Semantic Analysis Components

Vector Similarity Matching: - Generate embeddings using sentence transformers (all-MiniLM-L6-v2) - Calculate cosine similarity with thread context - Apply dynamic thresholds based on conversation patterns

Topic Modeling: - Extract conversation topics using BERTopic or LDA - Track topic evolution within threads - Detect topic coherence and natural boundaries

Intent Classification: - Classify user intent (question, statement, request, greeting) - Detect conversation control signals ("let's change topics") - Identify thread management cues

Behavioral Learning System

User Pattern Recognition

class BehavioralAnalyzer:
    def learn_user_patterns(self, user_id: str) -> UserConversationProfile:
        """Build user-specific conversation preferences"""

        # Analyze historical thread transitions
        transitions = self.analyze_thread_transitions(user_id)

        # Calculate user-specific thresholds
        dormancy_threshold = self.calculate_dormancy_preference(transitions)
        topic_sensitivity = self.calculate_topic_switching_tolerance(transitions)

        # Learn timing patterns
        conversation_rhythms = self.analyze_conversation_timing(user_id)

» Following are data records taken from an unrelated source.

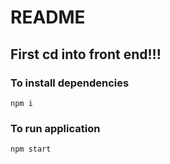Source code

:# README

## First cd into front end!!!

### To install dependencies

`npm i`

### To run application

`npm start`

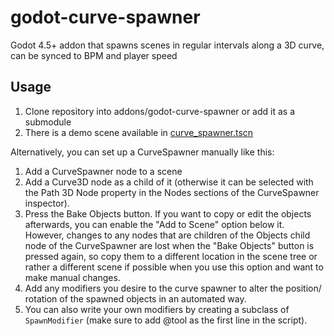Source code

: # godot-curve-spawner
Godot 4.5+ addon that spawns scenes in regular intervals along a 3D curve, can be synced to BPM and player speed

## Usage
1. Clone repository into addons/godot-curve-spawner or add it as a submodule
1. There is a demo scene available in [curve_spawner.tscn](/curve_spawner.tscn)

Alternatively, you can set up a CurveSpawner manually like this:

1. Add a CurveSpawner node to a scene
1. Add a Curve3D node as a child of it (otherwise it can be selected with the Path 3D Node property in the Nodes sections of the CurveSpawner inspector).
1. Press the Bake Objects button. If you want to copy or edit the objects afterwards, you can enable the "Add to Scene" option below it. However, changes to any nodes that are children of the Objects child node of the CurveSpawner are lost when the "Bake Objects" button is pressed again, so copy them to a different location in the scene tree or rather a different scene if possible when you use this option and want to make manual changes.
1. Add any modifiers you desire to the curve spawner to alter the position/ rotation of the spawned objects in an automated way.
1. You can also write your own modifiers by creating a subclass of `SpawnModifier` (make sure to add @tool as the first line in the script).
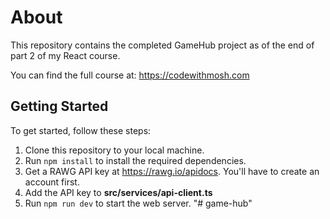 # About

This repository contains the completed GameHub project as of the end of part 2 of my React course.

You can find the full course at: https://codewithmosh.com

## Getting Started

To get started, follow these steps:

1. Clone this repository to your local machine.
2. Run `npm install` to install the required dependencies.
3. Get a RAWG API key at https://rawg.io/apidocs. You'll have to create an account first.
4. Add the API key to **src/services/api-client.ts**
5. Run `npm run dev` to start the web server.
"# game-hub" 
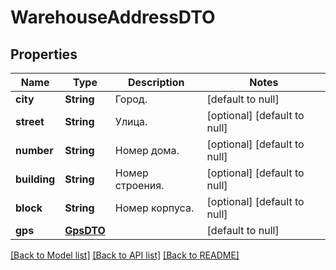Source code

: # WarehouseAddressDTO
## Properties

| Name | Type | Description | Notes |
|------------ | ------------- | ------------- | -------------|
| **city** | **String** | Город. | [default to null] |
| **street** | **String** | Улица. | [optional] [default to null] |
| **number** | **String** | Номер дома. | [optional] [default to null] |
| **building** | **String** | Номер строения. | [optional] [default to null] |
| **block** | **String** | Номер корпуса. | [optional] [default to null] |
| **gps** | [**GpsDTO**](GpsDTO.md) |  | [default to null] |

[[Back to Model list]](../README.md#documentation-for-models) [[Back to API list]](../README.md#documentation-for-api-endpoints) [[Back to README]](../README.md)

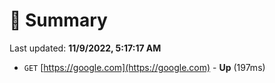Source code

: # 📖 Summary
Last updated: **11/9/2022, 5:17:17 AM**

- `GET` [https://google.com](https://google.com) - **Up** (197ms)
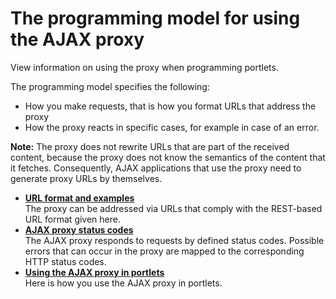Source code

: # The programming model for using the AJAX proxy

View information on using the proxy when programming portlets.

The programming model specifies the following:

-   How you make requests, that is how you format URLs that address the proxy
-   How the proxy reacts in specific cases, for example in case of an error.

**Note:** The proxy does not rewrite URLs that are part of the received content, because the proxy does not know the semantics of the content that it fetches. Consequently, AJAX applications that use the proxy need to generate proxy URLs by themselves.

-   **[URL format and examples](../dev-portlet/ajax_proxy_prgrmdl_urlfmt.md)**  
The proxy can be addressed via URLs that comply with the REST-based URL format given here.
-   **[AJAX proxy status codes](../dev-portlet/ajax_proxy_prgrmdl_sts_cod.md)**  
The AJAX proxy responds to requests by defined status codes. Possible errors that can occur in the proxy are mapped to the corresponding HTTP status codes.
-   **[Using the AJAX proxy in portlets](../dev-portlet/ajax_proxy_prgrmdl_inplt.md)**  
Here is how you use the AJAX proxy in portlets.



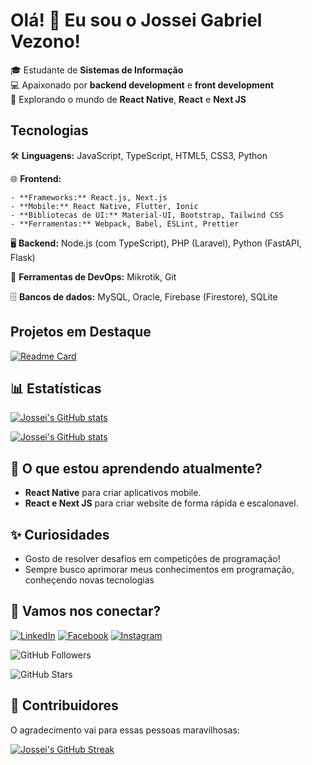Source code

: # Olá! 👋 Eu sou o Jossei Gabriel Vezono!

🎓 Estudante de **Sistemas de Informação**  
💻 Apaixonado por **backend development** e **front development**  
🚀 Explorando o mundo de **React Native**, **React** e **Next JS**

## Tecnologias

🛠 **Linguagens:** JavaScript, TypeScript, HTML5, CSS3, Python

🌐 **Frontend:**

    - **Frameworks:** React.js, Next.js
    - **Mobile:** React Native, Flutter, Ionic
    - **Bibliotecas de UI:** Material-UI, Bootstrap, Tailwind CSS
    - **Ferramentas:** Webpack, Babel, ESLint, Prettier

🖥️ **Backend:** Node.js (com TypeScript), PHP (Laravel), Python (FastAPI, Flask)

🔧 **Ferramentas de DevOps:** Mikrotik, Git

🗄️ **Bancos de dados:** MySQL, Oracle, Firebase (Firestore), SQLite

## Projetos em Destaque

[![Readme Card](https://github-readme-stats.vercel.app/api/pin/?username=JGVezono&repo=Ping&theme=radical&show_owner=true)](https://github.com/JGVezono/Ping)

## 📊 Estatísticas

[![Jossei's GitHub stats](https://github-readme-stats.vercel.app/api?username=JGVezono&show_icons=true&show=reviews,discussions_started,discussions_answered,prs_merged,prs_merged_percentage&theme=radical&locale=pt-br)](https://github.com/JGVezono)

[![Jossei's GitHub stats](https://github-readme-stats.vercel.app/api/top-langs/?username=JGVezono&locale=pt-br&theme=radical)](https://github.com/JGVezono)

## 🌱 O que estou aprendendo atualmente?

- **React Native** para criar aplicativos mobile.
- **React e Next JS** para criar website de forma rápida e escalonavel.

## ✨ Curiosidades

- Gosto de resolver desafios em competições de programação!
- Sempre busco aprimorar meus conhecimentos em programação, conheçendo novas tecnologias

## 🔗 Vamos nos conectar?

[![LinkedIn](https://img.shields.io/badge/linkedin-%230077B5.svg?style=for-the-badge&logo=linkedin&logoColor=white)](https://www.linkedin.com/in/jossei-gabriel-vezono)
[![Facebook](https://img.shields.io/badge/Facebook-%231877F2.svg?style=for-the-badge&logo=Facebook&logoColor=white)](https://www.facebook.com/jossei.gabriel)
[![Instagram](https://img.shields.io/badge/Instagram-%23E4405F.svg?style=for-the-badge&logo=Instagram&logoColor=white)](https://www.instagram.com/j.g.vezono/)

![GitHub Followers](https://img.shields.io/github/followers/JGVezono?label=Followers)

![GitHub Stars](https://img.shields.io/github/stars/JGVezono?label=Stars)

## 💬 Contribuidores

O agradecimento vai para essas pessoas maravilhosas:

[![Jossei's GitHub Streak](https://github-readme-streak-stats.herokuapp.com/?user=JGVezono&theme=radical&locale=pt-br)](https://github.com/JGVezono)
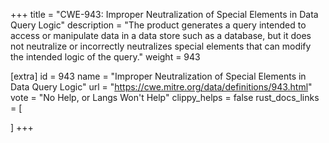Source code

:+++
title = "CWE-943: Improper Neutralization of Special Elements in Data Query Logic"
description	= "The product generates a query intended to access or manipulate data in a data store such as a database, but it does not neutralize or incorrectly neutralizes special elements that can modify the intended logic of the query."
weight = 943

[extra]
id = 943
name = "Improper Neutralization of Special Elements in Data Query Logic"
url = "https://cwe.mitre.org/data/definitions/943.html"
vote = "No Help, or Langs Won't Help"
clippy_helps = false
rust_docs_links = [
	
]
+++

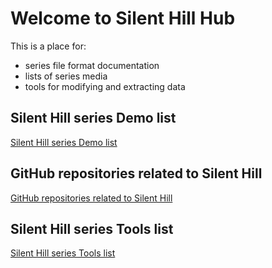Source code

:# Welcome to Silent Hill Hub
This is a place for:
* series file format documentation
* lists of series media
* tools for modifying and extracting data

## Silent Hill series Demo list
[Silent Hill series Demo list](docs/Demo%20list.md)

## GitHub repositories related to Silent Hill
[GitHub repositories related to Silent Hill](docs/GitHub%20list.md)

## Silent Hill series Tools list
[Silent Hill series Tools list](docs/tools%20list)
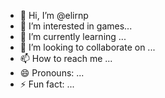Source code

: - 👋 Hi, I’m @elirnp
- 👀 I’m interested in games...
- 🌱 I’m currently learning ...
- 💞️ I’m looking to collaborate on ...
- 📫 How to reach me ...
- 😄 Pronouns: ...
- ⚡ Fun fact: ...

<!---
elirnp/elirnp is a ✨ special ✨ repository because its `README.md` (this file) appears on your GitHub profile.
You can click the Preview link to take a look at your changes.
--->

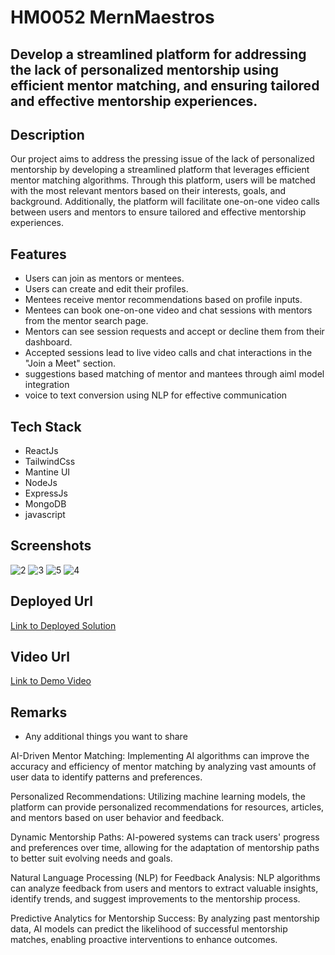 # HM0052 MernMaestros

## Develop a streamlined platform for addressing the lack of personalized mentorship using efficient mentor matching, and ensuring tailored and effective mentorship experiences. 

## Description
Our project aims to address the pressing issue of the lack of personalized mentorship by developing a streamlined platform that leverages efficient mentor matching algorithms. Through this platform, users will be matched with the most relevant mentors based on their interests, goals, and background. Additionally, the platform will facilitate one-on-one video calls between users and mentors to ensure tailored and effective mentorship experiences.

## Features
- Users can join as mentors or mentees.
- Users can create and edit their profiles.
- Mentees receive mentor recommendations based on profile inputs.
- Mentees can book one-on-one video and chat sessions with mentors from the mentor search page.
- Mentors can see session requests and accept or decline them from their dashboard.
- Accepted sessions lead to live video calls and chat interactions in the "Join a Meet" section.
- suggestions based matching of mentor and mantees through aiml model integration
- voice to text conversion using NLP for effective communication

## Tech Stack
- ReactJs
- TailwindCss
- Mantine UI
- NodeJs
- ExpressJs
- MongoDB
- javascript

## Screenshots
![2](https://github.com/RYAN-REGO/HM0052_MernMaestros/assets/139254497/ea288578-1797-495f-a00c-174986ebdb91)
![3](https://github.com/RYAN-REGO/HM0052_MernMaestros/assets/139254497/34d2ff3b-3cda-4161-a874-b36a200eed81)
![5](https://github.com/RYAN-REGO/HM0052_MernMaestros/assets/139254497/594f8697-97b2-4d7a-b43b-24505a8e50a4)
![4](https://github.com/RYAN-REGO/HM0052_MernMaestros/assets/139254497/9c9876db-cdb5-4326-9834-adaba0eca8dc)


## Deployed Url
[Link to Deployed Solution](gfgpccoe.in)

## Video Url
[Link to Demo Video](video_url)

## Remarks
- Any additional things you want to share

AI-Driven Mentor Matching: Implementing AI algorithms can improve the accuracy and efficiency of mentor matching by analyzing vast amounts of user data to identify patterns and preferences.

Personalized Recommendations: Utilizing machine learning models, the platform can provide personalized recommendations for resources, articles, and mentors based on user behavior and feedback.

Dynamic Mentorship Paths: AI-powered systems can track users' progress and preferences over time, allowing for the adaptation of mentorship paths to better suit evolving needs and goals.

Natural Language Processing (NLP) for Feedback Analysis: NLP algorithms can analyze feedback from users and mentors to extract valuable insights, identify trends, and suggest improvements to the mentorship process.

Predictive Analytics for Mentorship Success: By analyzing past mentorship data, AI models can predict the likelihood of successful mentorship matches, enabling proactive interventions to enhance outcomes.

        return UserConversationProfile(
            user_id=user_id,
            dormancy_threshold=dormancy_threshold,
            topic_sensitivity=topic_sensitivity,
            conversation_rhythms=conversation_rhythms,
            thread_switching_tolerance=self.calculate_switching_tolerance(transitions)
        )

Adaptive Thresholds

The system continuously adapts decision thresholds based on user behavior:

  • Similarity Thresholds: Adjust based on user correction patterns
  • Dormancy Periods: Learn individual conversation rhythm preferences
  • Topic Sensitivity: Adapt to user comfort with topic jumping
  • Context Depth: Optimize context window size for user preferences

Feedback Integration

Implicit Feedback: - Monitor conversation flow smoothness - Track user satisfaction indicators (conversation length, engagement) - Learn from natural conversation patterns

Explicit Feedback (future enhancement): - Allow users to correct thread decisions - Provide thread management preferences interface - Learn from manual thread switching patterns

Context Optimization

Token Management

class ContextOptimizer:
    def optimize_for_tokens(self, context: ConversationContext, max_tokens: int) -> ConversationContext:
        """Optimize context to fit within token limits while preserving relevance"""

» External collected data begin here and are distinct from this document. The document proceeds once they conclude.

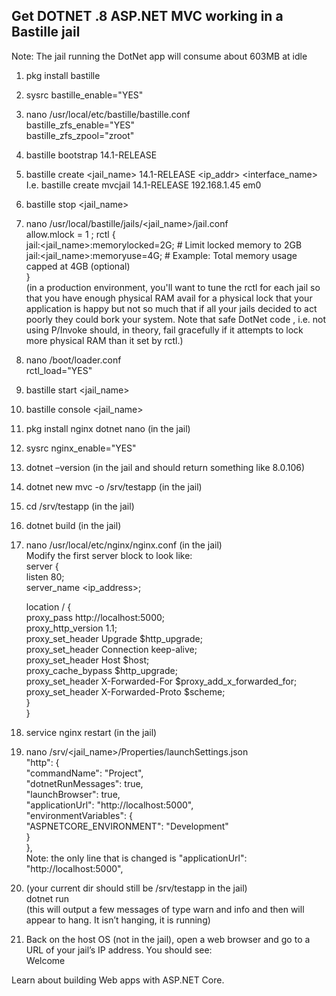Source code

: ## Get DOTNET .8 ASP.NET MVC working in a Bastille jail
Note:  The jail running the DotNet app will consume about 603MB at idle  
  
1. pkg  install bastille  
2. sysrc bastille_enable="YES"  
3. nano /usr/local/etc/bastille/bastille.conf  
bastille_zfs_enable="YES"                                                 
bastille_zfs_zpool="zroot"                                                  
4. bastille bootstrap 14.1-RELEASE  
5. bastille create <jail_name> 14.1-RELEASE <ip_addr> <interface_name>
I.e. bastille create mvcjail 14.1-RELEASE 192.168.1.45 em0  
6. bastille stop <jail_name>  
7. nano /usr/local/bastille/jails/<jail_name>/jail.conf  
allow.mlock = 1 ;
rctl {  
    jail:<jail_name>:memorylocked=2G;  # Limit locked memory to 2GB  
    jail:<jail_name>:memoryuse=4G;     # Example: Total memory usage capped at 4GB (optional)  
    }  
(in a production environment, you'll want to tune the rctl for each jail so that you have enough physical RAM avail for a physical lock that your application is happy but not so much that if all your jails decided to act poorly they could bork your system.  Note that safe DotNet code , i.e. not using P/Invoke should, in theory, fail gracefully if it attempts to lock more physical RAM than it set by rctl.)  
8. nano /boot/loader.conf  
   rctl_load="YES"  
10. bastille start <jail_name>  
11. bastille console <jail_name>  
12. pkg install nginx dotnet nano  (in the jail)   
13. sysrc nginx_enable="YES"  
14. dotnet –version  (in the jail and should return something like 8.0.106)   
15. dotnet new mvc -o /srv/testapp (in the jail)   
16. cd /srv/testapp   (in the jail)   
17. dotnet build   (in the jail)   
18. nano /usr/local/etc/nginx/nginx.conf  (in the jail)   
Modify the first server block to look like:  
server {  
    listen 80;  
    server_name <ip_address>;  

    location / {  
        proxy_pass         http://localhost:5000;  
        proxy_http_version 1.1;  
        proxy_set_header   Upgrade $http_upgrade;  
        proxy_set_header   Connection keep-alive;  
        proxy_set_header   Host $host;  
        proxy_cache_bypass $http_upgrade;  
        proxy_set_header   X-Forwarded-For $proxy_add_x_forwarded_for;  
        proxy_set_header   X-Forwarded-Proto $scheme;  
    }  
}  
19. service nginx restart (in the jail)   
20. nano /srv/<jail_name>/Properties/launchSettings.json  
    "http": {  
      "commandName": "Project",  
      "dotnetRunMessages": true,  
      "launchBrowser": true,  
      "applicationUrl": "http://localhost:5000",  
      "environmentVariables": {  
        "ASPNETCORE_ENVIRONMENT": "Development"  
      }  
    },  
Note: the only line that is changed is "applicationUrl": "http://localhost:5000",  
21. (your current dir should still be /srv/testapp in the jail)  
dotnet run  
(this will output a few messages of type warn and info and then will appear to hang. It isn’t hanging, it is running)  
22. Back on the host OS (not in the jail), open a web browser and go to a URL of your jail’s IP address.  You should see:   
Welcome  
  
Learn about building Web apps with ASP.NET Core.  




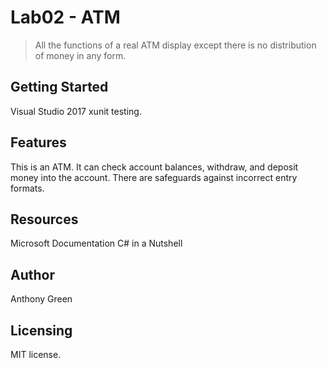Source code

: # Lab02 - ATM
> All the functions of a real ATM display except there is no distribution of money in any form. 

## Getting Started
Visual Studio 2017
xunit testing. 

## Features
This is an ATM. It can check account balances, withdraw, and deposit money into the account. There are safeguards against incorrect entry formats.

## Resources
Microsoft Documentation 
C# in a Nutshell

## Author
Anthony Green

## Licensing
MIT license.
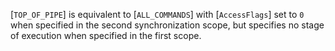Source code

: [`TOP_OF_PIPE`] is equivalent to
[`ALL_COMMANDS`] with [`AccessFlags`] set to
`0` when specified in the second synchronization scope, but specifies no
stage of execution when specified in the first scope.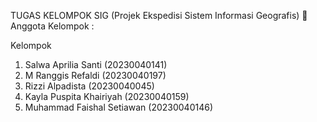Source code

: TUGAS KELOMPOK SIG (Projek Ekspedisi Sistem Informasi Geografis)
👥 Anggota Kelompok : 

Kelompok
1. Salwa Aprilia Santi  (20230040141)
2. M Ranggis Refaldi (20230040197)
3. Rizzi Alpadista (20230040045)
4. Kayla Puspita Khairiyah (20230040159)
5. Muhammad Faishal Setiawan (20230040146)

        # 1. Calculate current token usage
        current_tokens = self.calculate_token_count(context)

        if current_tokens <= max_tokens:
            return context

        # 2. Apply compression strategies
        compressed_context = context.copy()

        # Summarize older episodic memories
        if current_tokens > max_tokens:
            compressed_context.episodic_memories = self.summarize_episodes(
                context.episodic_memories, target_reduction=0.3
            )

        # Reduce semantic facts to most relevant
        if self.calculate_token_count(compressed_context) > max_tokens:
            compressed_context.semantic_facts = self.filter_top_facts(
                context.semantic_facts, max_facts=20
            )

        # Truncate working memory if necessary
        if self.calculate_token_count(compressed_context) > max_tokens:
            compressed_context.working_memory = self.truncate_working_memory(
                context.working_memory, max_tokens - self.calculate_base_tokens(compressed_context)
            )

        return compressed_context

Compression Strategies

Episodic Memory Compression: - Summarize older conversation segments - Preserve key emotional moments and relationship milestones - Maintain conversation flow markers

Semantic Memory Filtering: - Prioritize facts by relevance score and recency - Remove redundant or contradictory information - Preserve core user preferences and relationship context

Working Memory Optimization: - Use sliding window for recent messages - Preserve conversation objectives and emotional state - Maintain thread coherence markers

This context management system enables AICO to maintain sophisticated conversation awareness while operating efficiently on local hardware, providing the foundation for natural, relationship-aware interactions.